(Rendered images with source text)
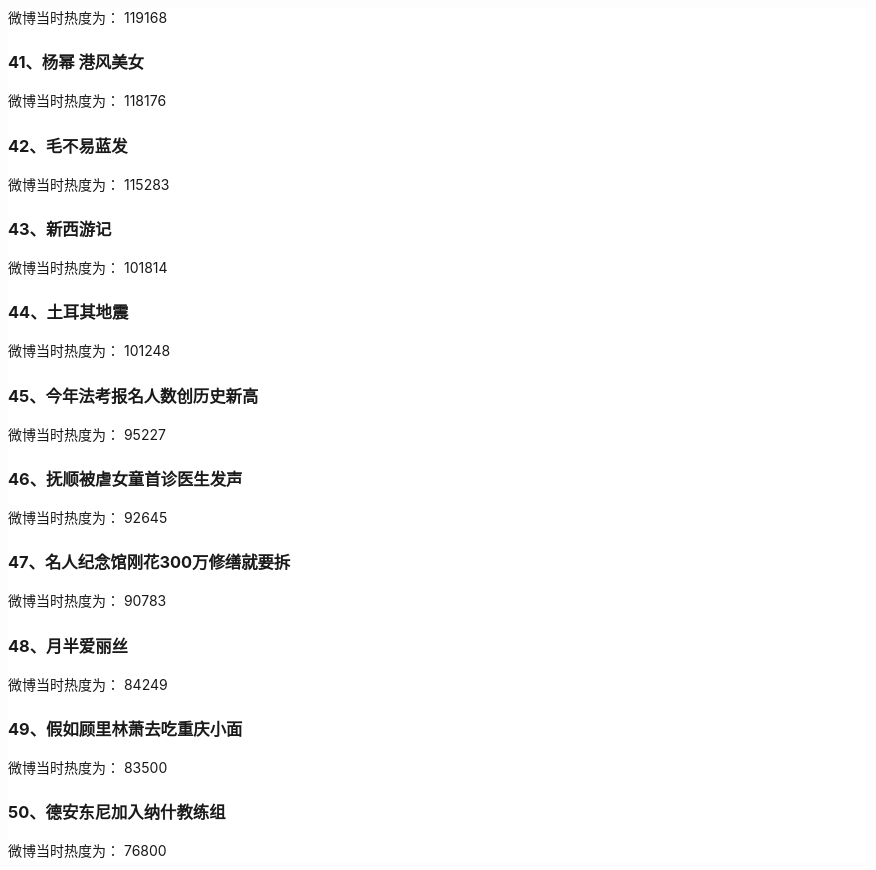 微博当时热度为： 119168

### 41、杨幂 港风美女

微博当时热度为： 118176

### 42、毛不易蓝发

微博当时热度为： 115283

### 43、新西游记

微博当时热度为： 101814

### 44、土耳其地震

微博当时热度为： 101248

### 45、今年法考报名人数创历史新高

微博当时热度为： 95227

### 46、抚顺被虐女童首诊医生发声

微博当时热度为： 92645

### 47、名人纪念馆刚花300万修缮就要拆

微博当时热度为： 90783

### 48、月半爱丽丝

微博当时热度为： 84249

### 49、假如顾里林萧去吃重庆小面

微博当时热度为： 83500

### 50、德安东尼加入纳什教练组

微博当时热度为： 76800

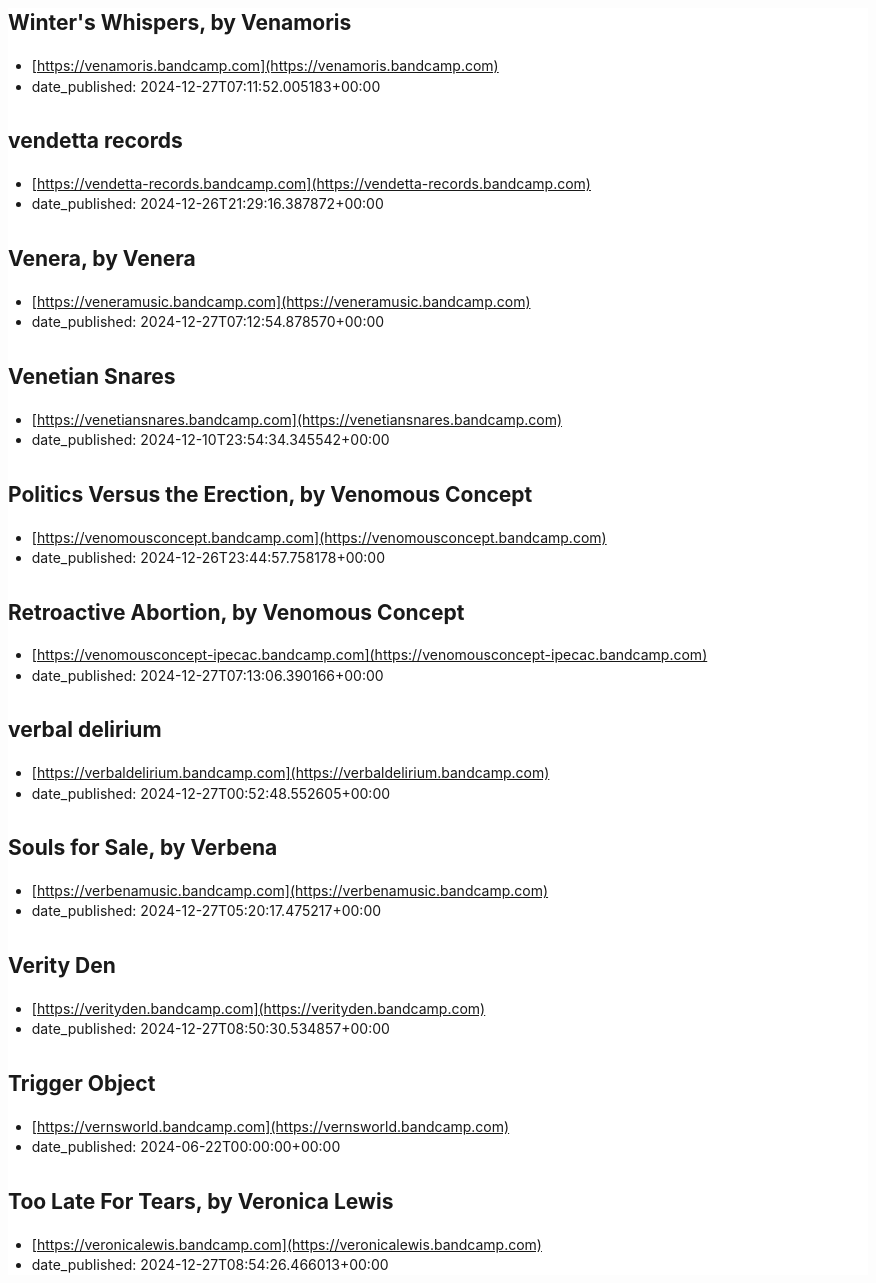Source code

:  ## Winter's Whispers, by Venamoris
 - [https://venamoris.bandcamp.com](https://venamoris.bandcamp.com)
 - date_published: 2024-12-27T07:11:52.005183+00:00

 ## vendetta records
 - [https://vendetta-records.bandcamp.com](https://vendetta-records.bandcamp.com)
 - date_published: 2024-12-26T21:29:16.387872+00:00

 ## Venera, by Venera
 - [https://veneramusic.bandcamp.com](https://veneramusic.bandcamp.com)
 - date_published: 2024-12-27T07:12:54.878570+00:00

 ## Venetian Snares
 - [https://venetiansnares.bandcamp.com](https://venetiansnares.bandcamp.com)
 - date_published: 2024-12-10T23:54:34.345542+00:00

 ## Politics Versus the Erection, by Venomous Concept
 - [https://venomousconcept.bandcamp.com](https://venomousconcept.bandcamp.com)
 - date_published: 2024-12-26T23:44:57.758178+00:00

 ## Retroactive Abortion, by Venomous Concept
 - [https://venomousconcept-ipecac.bandcamp.com](https://venomousconcept-ipecac.bandcamp.com)
 - date_published: 2024-12-27T07:13:06.390166+00:00

 ## verbal delirium
 - [https://verbaldelirium.bandcamp.com](https://verbaldelirium.bandcamp.com)
 - date_published: 2024-12-27T00:52:48.552605+00:00

 ## Souls for Sale, by Verbena
 - [https://verbenamusic.bandcamp.com](https://verbenamusic.bandcamp.com)
 - date_published: 2024-12-27T05:20:17.475217+00:00

 ## Verity Den
 - [https://verityden.bandcamp.com](https://verityden.bandcamp.com)
 - date_published: 2024-12-27T08:50:30.534857+00:00

 ## Trigger Object
 - [https://vernsworld.bandcamp.com](https://vernsworld.bandcamp.com)
 - date_published: 2024-06-22T00:00:00+00:00

 ## Too Late For Tears, by Veronica Lewis
 - [https://veronicalewis.bandcamp.com](https://veronicalewis.bandcamp.com)
 - date_published: 2024-12-27T08:54:26.466013+00:00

» **Task objective**
Down to the last line, set down the data above exactly, and omit all images.

» **Exercise solution**
 微博当时热度为： 119168

### 41、杨幂 港风美女

微博当时热度为： 118176

### 42、毛不易蓝发

微博当时热度为： 115283

### 43、新西游记

微博当时热度为： 101814

### 44、土耳其地震

微博当时热度为： 101248

### 45、今年法考报名人数创历史新高

微博当时热度为： 95227

### 46、抚顺被虐女童首诊医生发声

微博当时热度为： 92645

### 47、名人纪念馆刚花300万修缮就要拆

微博当时热度为： 90783

### 48、月半爱丽丝

微博当时热度为： 84249

### 49、假如顾里林萧去吃重庆小面

微博当时热度为： 83500

### 50、德安东尼加入纳什教练组

微博当时热度为： 76800

Source code

:  ## Winter's Whispers, by Venamoris
 - [https://venamoris.bandcamp.com](https://venamoris.bandcamp.com)
 - date_published: 2024-12-27T07:11:52.005183+00:00

 ## vendetta records
 - [https://vendetta-records.bandcamp.com](https://vendetta-records.bandcamp.com)
 - date_published: 2024-12-26T21:29:16.387872+00:00

 ## Venera, by Venera
 - [https://veneramusic.bandcamp.com](https://veneramusic.bandcamp.com)
 - date_published: 2024-12-27T07:12:54.878570+00:00

 ## Venetian Snares
 - [https://venetiansnares.bandcamp.com](https://venetiansnares.bandcamp.com)
 - date_published: 2024-12-10T23:54:34.345542+00:00

 ## Politics Versus the Erection, by Venomous Concept
 - [https://venomousconcept.bandcamp.com](https://venomousconcept.bandcamp.com)
 - date_published: 2024-12-26T23:44:57.758178+00:00

 ## Retroactive Abortion, by Venomous Concept
 - [https://venomousconcept-ipecac.bandcamp.com](https://venomousconcept-ipecac.bandcamp.com)
 - date_published: 2024-12-27T07:13:06.390166+00:00

 ## verbal delirium
 - [https://verbaldelirium.bandcamp.com](https://verbaldelirium.bandcamp.com)
 - date_published: 2024-12-27T00:52:48.552605+00:00

 ## Souls for Sale, by Verbena
 - [https://verbenamusic.bandcamp.com](https://verbenamusic.bandcamp.com)
 - date_published: 2024-12-27T05:20:17.475217+00:00

 ## Verity Den
 - [https://verityden.bandcamp.com](https://verityden.bandcamp.com)
 - date_published: 2024-12-27T08:50:30.534857+00:00

 ## Trigger Object
 - [https://vernsworld.bandcamp.com](https://vernsworld.bandcamp.com)
 - date_published: 2024-06-22T00:00:00+00:00

 ## Too Late For Tears, by Veronica Lewis
 - [https://veronicalewis.bandcamp.com](https://veronicalewis.bandcamp.com)
 - date_published: 2024-12-27T08:54:26.466013+00:00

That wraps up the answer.